3. Mas o homem, mais cedo ou mais tarde, dá-se conta, em termos dramáticos, que de tais encontros multiformes e irrepetíveis não possui ainda o significado último, capaz de os tornar definitivamente bons, verdadeiros e belos. Intui neles a presença do ser, mas o ser como tal passa-lhe despercebido. O bem pelo qual se sente atraído, a verdade que sabe afirmar, o belo que sabe descobrir estão, de facto, longe de o satisfazer. A indigência estrutural ou o desejo insaciável deparam-se ao homem ainda mais dramaticamente, depois de o outro ter entrado na sua vida. Feito para o infinito, o homem sente-se, de todos os lados, prisioneiro do finito!

Que trajecto pode ainda efectuar, que outra misteriosa saída do íntimo de si poderá tentar aquele que deixou a sua solidão original para ir ao encontro do outro, procurando nele definitiva satisfação? O homem, empenhado com genuína seriedade na sua experiência humana, encontra-se perante um tremendo aut aut: invocar a um Outro, com o O maiúsculo, que apareça no horizonte da existência para desvelar e tornar possível a sua plena realização ou fechar-se em si, numa solidão existencial em que é negada a positividade mesma do ser.
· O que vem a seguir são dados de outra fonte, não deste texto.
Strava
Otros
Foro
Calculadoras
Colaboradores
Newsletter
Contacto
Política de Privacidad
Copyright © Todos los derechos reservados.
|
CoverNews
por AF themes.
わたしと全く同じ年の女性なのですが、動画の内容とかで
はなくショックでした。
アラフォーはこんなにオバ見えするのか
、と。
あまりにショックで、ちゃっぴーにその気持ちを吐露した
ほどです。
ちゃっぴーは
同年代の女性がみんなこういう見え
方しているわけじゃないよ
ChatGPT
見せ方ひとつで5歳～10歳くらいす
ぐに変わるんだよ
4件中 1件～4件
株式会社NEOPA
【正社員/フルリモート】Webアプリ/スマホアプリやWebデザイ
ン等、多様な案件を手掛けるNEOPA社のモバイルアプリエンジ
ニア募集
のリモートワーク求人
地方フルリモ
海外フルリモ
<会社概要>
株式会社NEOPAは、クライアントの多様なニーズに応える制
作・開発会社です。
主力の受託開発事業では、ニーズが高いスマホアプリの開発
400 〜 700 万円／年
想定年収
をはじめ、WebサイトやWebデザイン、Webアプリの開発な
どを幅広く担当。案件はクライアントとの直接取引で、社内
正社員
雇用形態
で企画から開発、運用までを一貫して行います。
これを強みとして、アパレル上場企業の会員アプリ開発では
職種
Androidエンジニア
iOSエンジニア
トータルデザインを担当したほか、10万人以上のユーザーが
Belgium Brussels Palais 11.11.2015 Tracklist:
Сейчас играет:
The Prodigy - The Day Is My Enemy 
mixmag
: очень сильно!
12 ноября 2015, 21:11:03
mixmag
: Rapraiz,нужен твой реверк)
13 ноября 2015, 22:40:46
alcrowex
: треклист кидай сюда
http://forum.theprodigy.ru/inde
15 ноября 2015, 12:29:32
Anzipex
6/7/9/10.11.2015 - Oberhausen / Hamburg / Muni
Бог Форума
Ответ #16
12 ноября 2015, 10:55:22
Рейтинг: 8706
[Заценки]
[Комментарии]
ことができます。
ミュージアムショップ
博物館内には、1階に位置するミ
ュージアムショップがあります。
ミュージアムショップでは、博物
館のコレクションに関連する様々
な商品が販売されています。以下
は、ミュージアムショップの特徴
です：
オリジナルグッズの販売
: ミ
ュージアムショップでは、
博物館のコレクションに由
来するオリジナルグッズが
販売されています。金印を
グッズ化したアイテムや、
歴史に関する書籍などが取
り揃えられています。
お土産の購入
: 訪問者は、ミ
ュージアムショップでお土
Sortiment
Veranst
O brado de invocação ou a blasfémia: eis o que lhe resta!

Mas a misericórdia com que Deus nos amou é mais forte do que todos os dilemas. Não se detém nem sequer perante a blasfémia. Mesmo do interior da experiência do pecado o homem pode reflectir sempre e ainda sobre a sua fragilidade metafísica e sair dela. Pode captar a necessidade absoluta daquele Outro com o O maiúsculo, que pode saciar para sempre a sua sede! O homem pode encontrar o caminho da invocação ao Artífice da nossa salvação, para que Ele venha! Então a alma abandonasse ao abraço misericordioso de Deus, experimentando finalmente, neste encontro resolutivo, a alegria de uma esperança "que não nos deixa confundidos" (Rom. 5, 5).

 


Saudações especiais

A vós, Doentes aqui reunidos, o meu afectuoso pensamento e votos por que encontreis a força e a coragem de procurar Cristo Redentor mesmo nas experiências, dolorosas, da vossa vida, a fim de que mediante a união com Ele, as vossas cruzes se tornem instrumento de salvação.

Por fim uma saudação a vós, Jovens Casais, que viestes para venerar os túmulos dos Bem-Aventurados Apóstolos Pedro e Paulo, na alvorada da vossa nova vida matrimonial.

Na oração, dita em conjunto, sabei pedir sempre a Cristo o dom de um amor fiel, fecundo e generoso, conscientes de que amando-vos mutuamente como Ele ama a Igreja, participais e contribuís de modo efectivo na obra da Redenção.

Acompanhe todos vós a minha afectuosa Bênção.